Perrier, Joseph

Biographie


Le Constitutionnel, en date du 7 août 1830, rapportait : « Au ministère des Affaires étrangères, un certain nombre de soldats désarmés, mais qui avaient combattu contre nous avec fureur, se trouvaient assaillis par un grand nombre de citoyens échauffés par la perte de leurs frères immolés à leurs côtés. Les cris de grâce ! des vaincus, la trop juste colère des vainqueurs, excitaient la plus grande fermentation. M. Garnier Pérille, de Joigny, s’élance au milieu du groupe, au milieu des coups qui se portaient, et, par sa fermeté, par la véhémence de ses observations, il fait cesser le tumulte et arrête la fureur des assaillants. Mais c’est surtout M. Joseph Perrier, le digne frère de M. Casimir Perrier, qui déployant le plus ardent courage, la plus admirable fermeté, est parvenu à délivrer les militaires dont la perte était certaine. Ainsi, le 31 juillet, deux membres de la même famille, à des heures différentes da la journée, ont sauvé la vie aux mêmes hommes. » Dans le récit qu’il fit de sa participation aux combats de la révolution de Juillet, Boulin, Dominique, François (voir ce nom) rapportait quant à lui sur les mensonges qu’était prêt à faire Joseph Perier pour éviter de compromettre les députés présents à Paris : « Mardi [27 juillet, N.D.A.] sur le bruit que les députés présents à Paris devaient se constituer et tenir séance chez M. Casimir Perier [ce qui était parfaitement exact, N.D.A.], trois de mes amis, MM. Boujoux (?), Beauperthuis, Clerc et moi, nous nous sommes rendus chez cet honorable député pour lui offrir les services des Ecoles de médecine et de Droit et l’assurer de notre dévouement à la cause constitutionnelle.
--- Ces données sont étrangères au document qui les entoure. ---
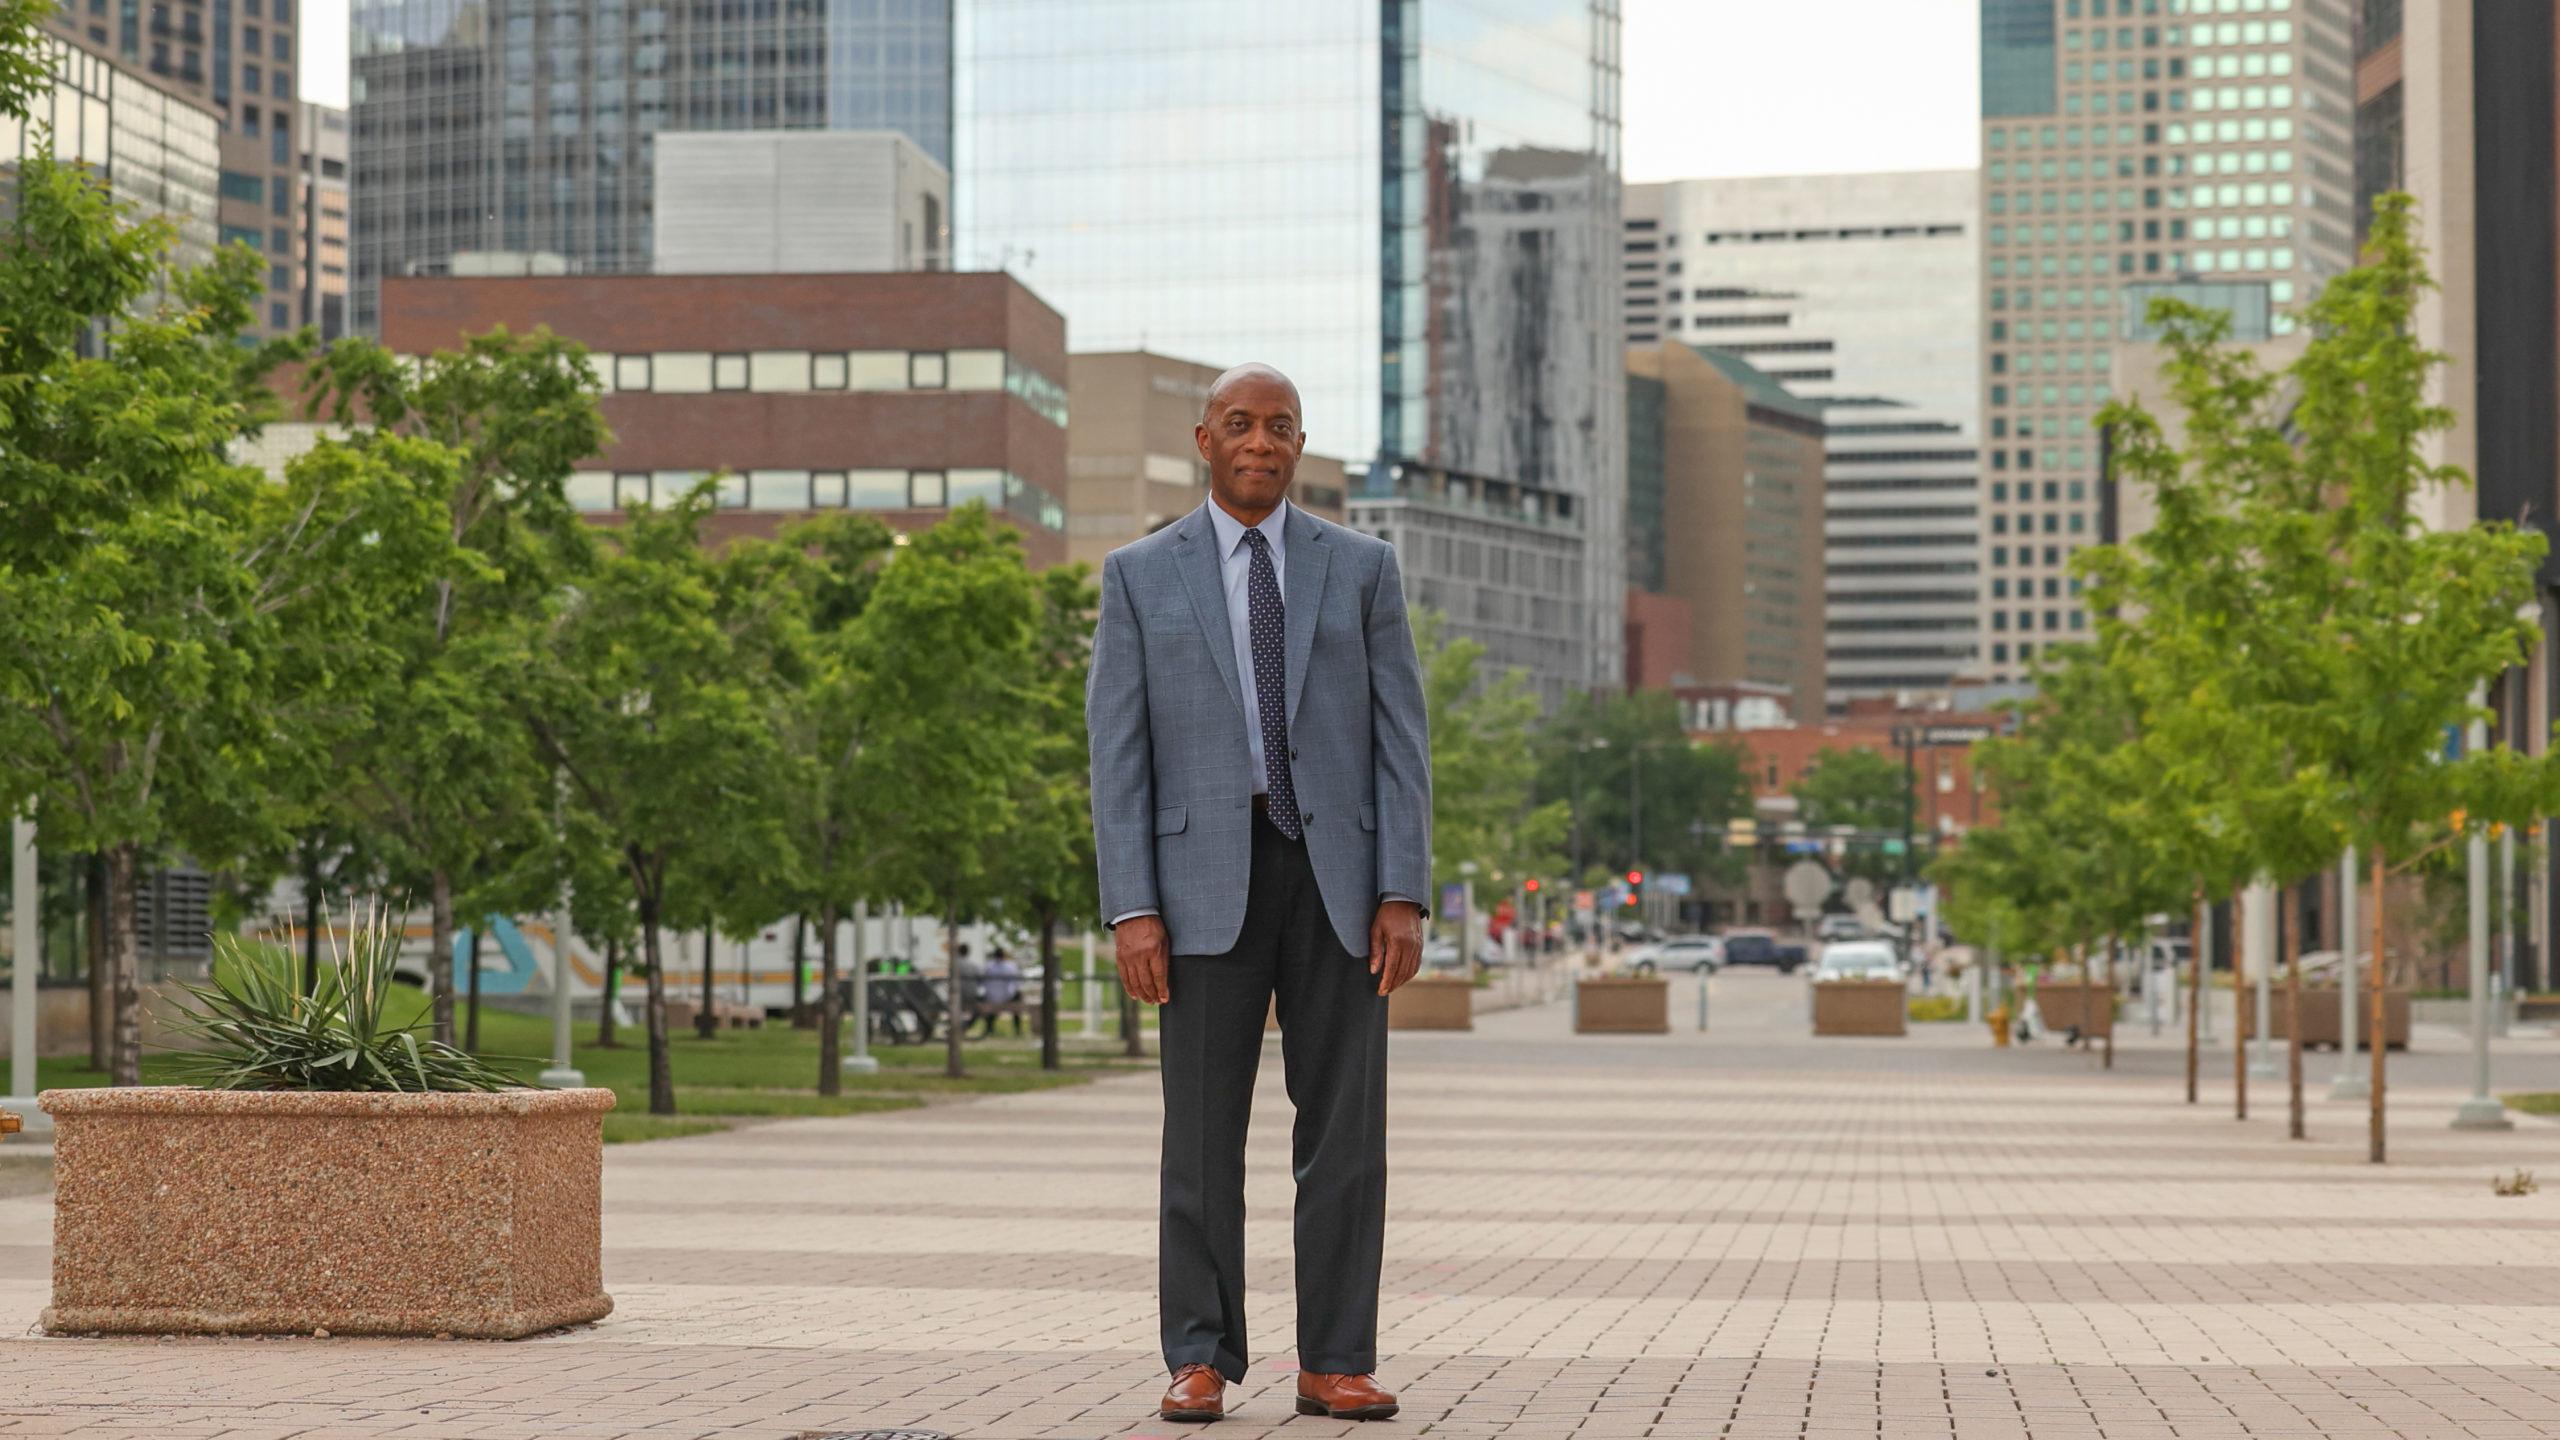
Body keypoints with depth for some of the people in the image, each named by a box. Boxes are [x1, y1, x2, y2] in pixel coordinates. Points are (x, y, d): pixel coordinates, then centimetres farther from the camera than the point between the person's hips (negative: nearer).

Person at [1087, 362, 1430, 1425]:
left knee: (1344, 1129, 0)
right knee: (1203, 1130, -1)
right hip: (1206, 877, -1)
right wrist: (1129, 911, -9)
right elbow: (1118, 756, 0)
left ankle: (1334, 1365, 7)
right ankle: (1201, 1365, 8)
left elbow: (1400, 741, 2)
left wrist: (1404, 898, -8)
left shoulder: (1362, 568, 7)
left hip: (1338, 873, 1)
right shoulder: (1139, 575, 5)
M. Joseph Perier nous reçut et nous affirma qu’aucune réunion n’avait lieu chez son frère. D’après ses sages conseils, nous retournâmes à l’Ecole de médecine et nous eûmes le bonheur de dissuader les élèves déjà en marche de courir à des périls certains et inutiles, dépourvus d’armes. » Le Constitutionnel, 7 août 1830 ; Journal du maréchal de Castellane, 1804-1862, tome deuxième (1823-1831), Paris, Plon, 1895, p. 252.